To rule out Benign Paroxysmal Positional Vertigo (BPPV), the Dix-Hallpike maneuver needs to be performed. Besides, doctors should also perform a detailed and quick neurological exam to look for Horner syndrome and other brainstem signs. Finally, the “HINTS” test needs to be performed on every patient suspected to be experiencing central vertigo. However, it’s important to remember that the test is only valid when the patient is still suffering from a case of ongoing, continuous vertigo at the time of the exam.

The HINTS stands for head impulse test, nystagmus, and skew deviation. It is the best bedside test to differentiate central Vs peripheral vertigo. To perform the head impulse (head thrust) test, the patient is asked to look at the examiner’s nose. The examiner then quickly, albeit gently, thrusts the patient’s head about 30 degrees to one side and looks for any resultant catch-up saccade. The test is said to be positive when there is a catch-up saccade on one side. The side that results in a catch-up saccade is the side with peripheral vestibular dysfunction.

It is also important to note that a positive head impulse test indicates a peripheral cause for vertigo, which is usually not a serious prognosis.
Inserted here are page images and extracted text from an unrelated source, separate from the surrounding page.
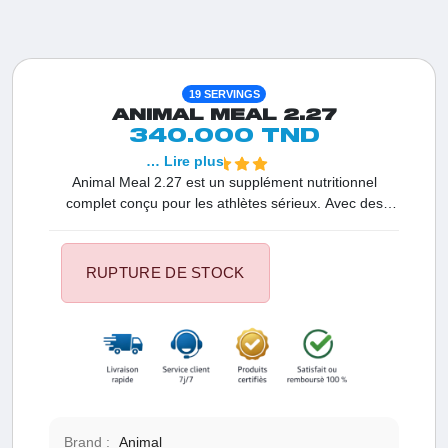
19 SERVINGS
ANIMAL MEAL 2.27
340.000 TND
… Lire plus
Animal Meal 2.27 est un supplément nutritionnel
complet conçu pour les athlètes sérieux. Avec des
protéines de haute qualité, des glucides complexes et
des nutriments essentiels, il soutient la croissance
musculaire, la récupération et la performance sportive.
RUPTURE DE STOCK
Disponible dans un format pratique de 2.27 kg, Animal
Meal est votre allié pour atteindre vos objectifs de
fitness.
Brand :
Animal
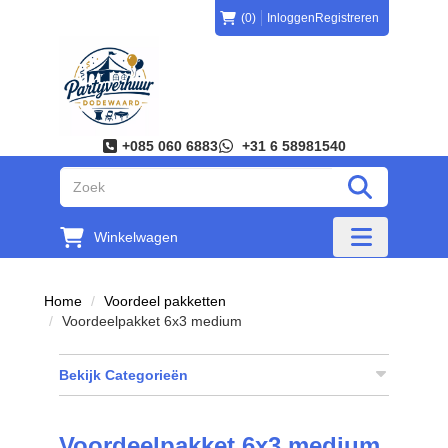
(0)
Inloggen
Registreren
+085 060 6883
+31 6 58981540
"Zoeken
Winkelwagen
"Toggle mobi
Home
Voordeel pakketten
Voordeelpakket 6x3 medium
Bekijk Categorieën
Voordeelpakket 6x3 medium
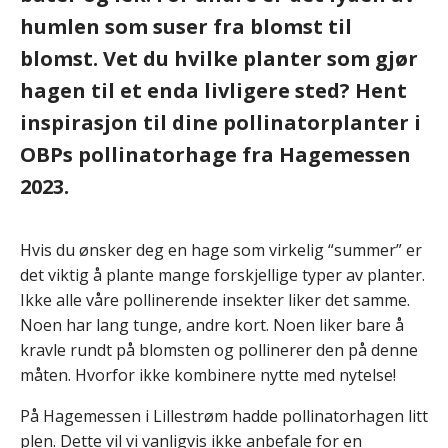
humlen som suser fra blomst til
blomst. Vet du hvilke planter som gjør
hagen til et enda livligere sted? Hent
inspirasjon til dine pollinatorplanter i
OBPs pollinatorhage fra Hagemessen
2023.
Hvis du ønsker deg en hage som virkelig “summer” er
det viktig å plante mange forskjellige typer av planter.
Ikke alle våre pollinerende insekter liker det samme.
Noen har lang tunge, andre kort. Noen liker bare å
kravle rundt på blomsten og pollinerer den på denne
måten. Hvorfor ikke kombinere nytte med nytelse!
På Hagemessen i Lillestrøm hadde pollinatorhagen litt
plen. Dette vil vi vanligvis ikke anbefale for en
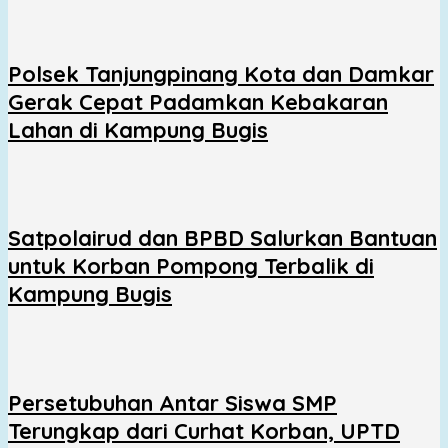
Polsek Tanjungpinang Kota dan Damkar
Gerak Cepat Padamkan Kebakaran
Lahan di Kampung Bugis
Satpolairud dan BPBD Salurkan Bantuan
untuk Korban Pompong Terbalik di
Kampung Bugis
Persetubuhan Antar Siswa SMP
Terungkap dari Curhat Korban, UPTD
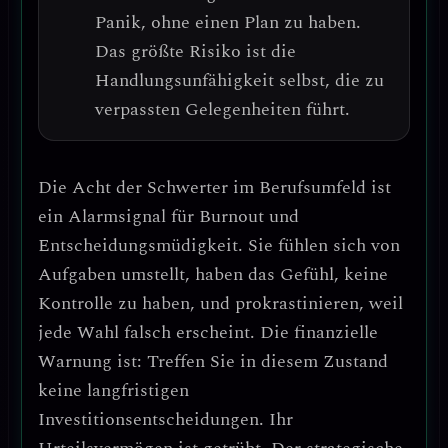
Panik, ohne einen Plan zu haben.
Das größte Risiko ist die
Handlungsunfähigkeit selbst
, die zu
verpassten Gelegenheiten führt.
Die Acht der Schwerter im Berufsumfeld ist
ein Alarmsignal für
Burnout und
Entscheidungsmüdigkeit
. Sie fühlen sich von
Aufgaben umstellt, haben das Gefühl, keine
Kontrolle zu haben, und prokrastinieren, weil
jede Wahl falsch erscheint.
Die finanzielle
Warnung ist: Treffen Sie in diesem Zustand
keine langfristigen
Investitionsentscheidungen.
Ihr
The nystagmus that occurs in peripheral vertigo is always unidirectional along with a rotary element, regardless of the direction of the patient’s gaze.

On the other hand, the nystagmus that occurs in central vertigo is more often present with direction-changing nystagmus. The nystagmus will be right beating when the patient’s gaze is fixed to the right and will change to a left beating when the patient’s gaze is to the left.

Any vertical nystagmus, however, indicates a central cause for vertigo. The last part of the HINTS test is a skew deviation. The presence of a skew deviation (where one eye moves higher than another eye) makes for a positive central Vertigo diagnosis. This skew deviation can be assessed by alternately covering the patient’s eyes and looking for the appearance of a vertical corrective saccade on the affected side.